Cadillac CTS en BLS Wagon
DMW
- Frank Jacobs
- Eerste rijtest
Met de twee grootste modellen voerde Cadillac altijd een aparte politiek. De CTS werd tussen het D- en het E-segment in gepositioneerd (zeg maar tussen de 3- en de 5-serie van BMW), terwijl de STS net iets te groot is voor de 5, maar kleiner dan de 7-serie. Eigenlijk net als Volvo, dat met de S40 en S60 net tussen twee klassen in valt. Of het slim is, willen we in het midden laten, maar in daverende verkoopresultaten uitte dat zich in elk geval niet. Om ons voor vandaag even op de CTS te concentreren; die werd vooral gezien als een alternatief voor de 5-serie en de Mercedes-Benz E-Klasse, maar kon daar op het gebied van kwaliteitsbeleving en rijplezier niet aan tippen, een tekortkoming die door een fors prijsverschil en meer exclusiviteit nooit echt overbrugd kon worden. Maar Detroit geeft niet op, en nodigt ons uit om in de Portugese badplaats Cascais kennis te komen maken met de volledig nieuwe CTS.
Aan het uiterlijk kan het niet liggen, moeten ze bij Cadillac hebben gedacht, want de nieuwe CTS is aan de buitenkant vooral een doorontwikkeling van het vorige model. En die consistentie siert de Amerikanen, want menig ander merk zou in deze situatie allang op een ontwerptechnisch dwaalspoor zijn geraakt. Cadillac heeft zeven jaar geleden een heel eigen stijl ingezet en houdt daar consequent aan vast; ook de nieuwe CTS is getekend met vlijmscherpe, Stealth-achtige lijnen en wordt op de vier hoeken gekenmerkt door grote, verticale lichtunits. De nieuwe generatie heeft een aanzienlijk grotere grille en vijf centimeter meer spoorbreedte, waardoor hij nog een stuk gespierder en imposanter oogt dan zijn voorganger. Nog grotere winst is behaald aan de binnenkant. Daar verwachtten we opnieuw te worden ontvangen op de vertrouwde Amerikaanse wijze, met veel kitscherige glimmertjes, weinig samenhang en veel hard, goedkoop plastic. Wat een verademing! Cadillac lijkt eindelijk te hebben begrepen hoe belangrijk de kwaliteitsbeleving vanbinnen is in dit segment. Buitengewoon kritisch waren ze bij de materiaalkeuzes en bij de assemblage is veel handwerk ingezet. Ook de panelen op het dashboard zijn met de hand overtrokken en de stiksels zijn echt. De middenconsole komt in zijn geheel van één enkele toeleverancier, waardoor de knoppen en schakelaars heel mooi en precies passen en aanvoelen.
=====
» Opdracht 1: Neem de onderstaande gegevens van bewegende vormen in hun geheel woordelijk over en laat de afbeeldingen daarbij weg.

» Opgeslagen gegevens:
=====
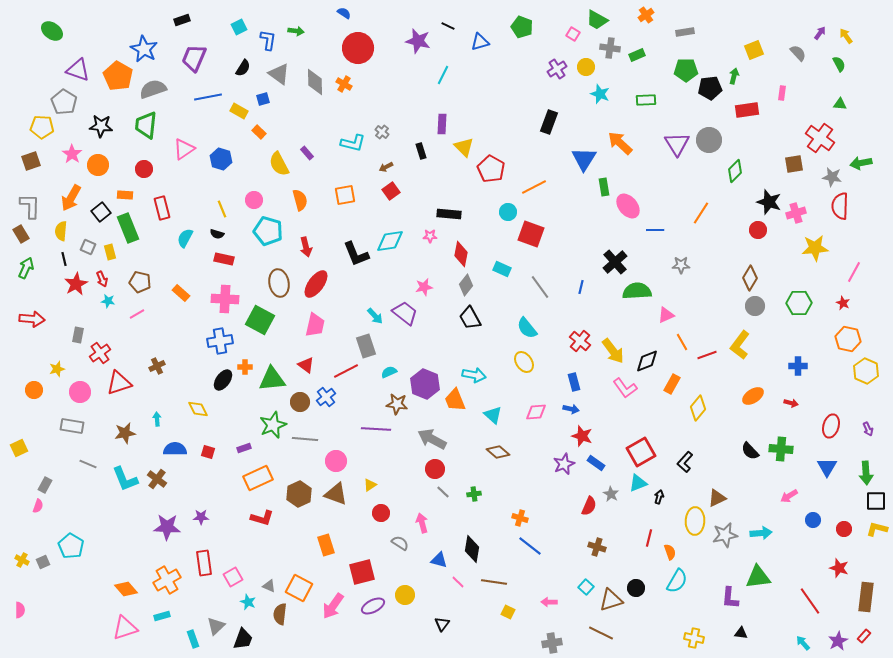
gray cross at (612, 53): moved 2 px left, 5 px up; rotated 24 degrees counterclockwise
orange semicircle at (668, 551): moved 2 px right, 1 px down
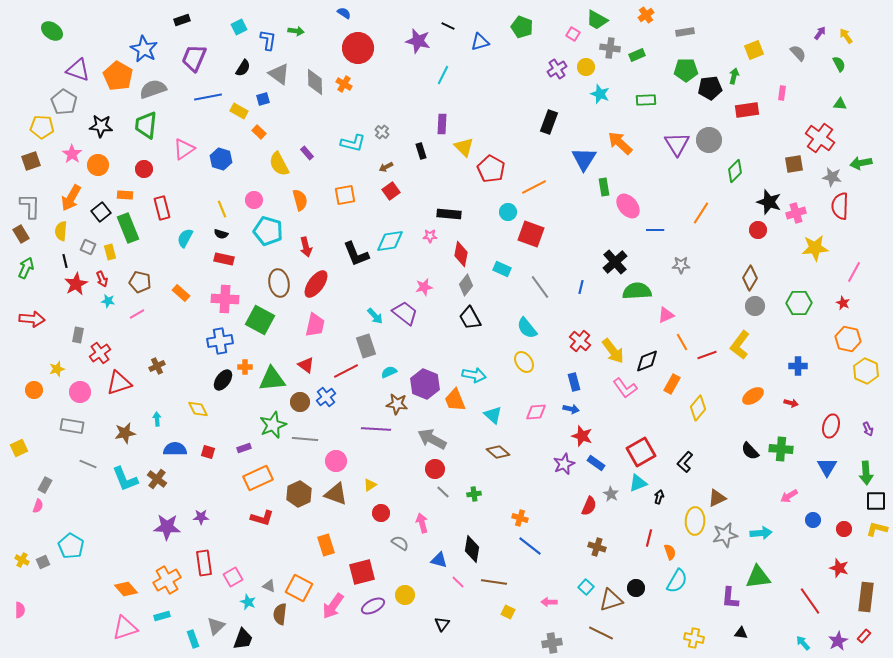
black semicircle at (217, 234): moved 4 px right
black line at (64, 259): moved 1 px right, 2 px down
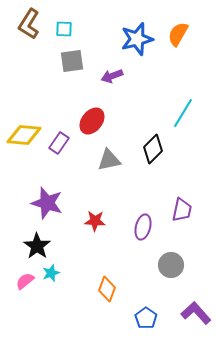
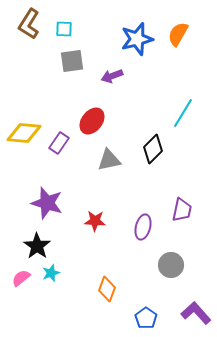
yellow diamond: moved 2 px up
pink semicircle: moved 4 px left, 3 px up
=====
» Opdracht 2: Schrijf de brontekst over de nieuwe Cadillac CTS verder, aansluitend op de laatste zin ervan.

» Schriftelijk antwoord 1:
gray cross at (612, 53): moved 2 px left, 5 px up; rotated 24 degrees counterclockwise
orange semicircle at (668, 551): moved 2 px right, 1 px down
black semicircle at (217, 234): moved 4 px right
black line at (64, 259): moved 1 px right, 2 px down
yellow diamond: moved 2 px up
pink semicircle: moved 4 px left, 3 px up

» Schriftelijk antwoord 2:
Sprong vooruit
De stoelen zijn traditiegetrouw fors uitgevoerd, om aan het gemiddelde Amerikaanse postuur voldoende ruimte te bieden, maar ook een doorsnee-Europeaan zit erg goed op deze fauteuils. Erg goed is bovendien het stuurwiel; anders dan we gewend zijn bij Cadillac heeft de CTS een lekker compact, sportief stuurwiel. Wij rijden met de Sport Luxury uitvoering, waarvan het interieur is opgesierd met carbonfiber-look strips. Daaronder, in de deurpanelen en bij het voeteneinde glanst in het donker een streep zachte verlichting. Cadillac heeft het dashboard zo laag mogelijk gehouden, waarvoor het universele display gedeeltelijk verzonken kan worden (waarbij de kaart van de navigatie verdwijnt, maar de belangrijkste functies zichtbaar blijven) en de displays van de gescheiden airco naar de zijkanten van de middenconsole zijn verhuisd.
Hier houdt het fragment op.